Table 1. The ratio between light reflections from deoxyhemoglobin and oxyhemoglobin in different simultaneous illumination and capture bands.

This table assumes that level of illumination is sufficient to be resolved by the camera. Our tests have shown that the camera observes no reflections in the blue band, neither for the display illuminant nor the flash illuminant, due to the tissue's absorption of blue light. The ratios listed above show that signal quality using flash as the illuminant is lower than display due to the flash’s wide illumination across bands. The more narrow-band display illumination generates more than twice the difference in reflections between oxyhemoglobin and deoxyhemoglobin and thus a better signal.

Our measurements also reveal another insight for camera oximetry using flash illuminants: The strong light intensity of a flash saturates the red channel quickly, which requires the camera to reduce its sensitivity to resolve a signal in the green band. Since the digitizer has to perform tone mapping across the entire sensor, not for individual color bands, as the fundamental camera sensor is a gray level sensor with a corresponding color-band filter atop each pixel. Therefore, the red signal gets diminished by the amplification of the green signal, which requires a trade-off in sensitivity. Unlike the flash, the display produces brighter illumination in the green than in the red band, causing the resulting recording to contain a bigger signal-to-noise ratio in both, the red and the green signal

Android PulseOx Camera Oximetry: LCD illumination bands vs. OLED screen illumination bands

Figure 5. The normalized light intensities of an OLED screen and an LCD screen are similar; OLEDs are relatively stronger in the red and green band.

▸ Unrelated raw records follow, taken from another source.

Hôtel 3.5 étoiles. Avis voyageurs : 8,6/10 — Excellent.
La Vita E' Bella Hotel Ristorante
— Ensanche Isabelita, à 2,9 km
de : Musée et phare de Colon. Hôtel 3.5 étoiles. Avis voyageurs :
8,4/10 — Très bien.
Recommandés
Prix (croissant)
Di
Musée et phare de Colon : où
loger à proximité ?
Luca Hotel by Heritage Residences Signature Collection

The LCD screen on the Nexus 5 and the OLED screen on the Galaxy S6 produced comparable spectra. The intensity of the illumination of the OLED screen is higher, showing red and green illuminations that are twice as strong compared to the Nexus 5 LCD screen. This is due to a brighter display in the S6, which boosts our signal quality even further due to the stronger illumination in the appropriate bands. As shown in Table 1, using the OLED for illumination produces a 3.7x higher contrast in the camera signal (0.63% vs. 0.17%) than the signal recorded from reflections using the flash.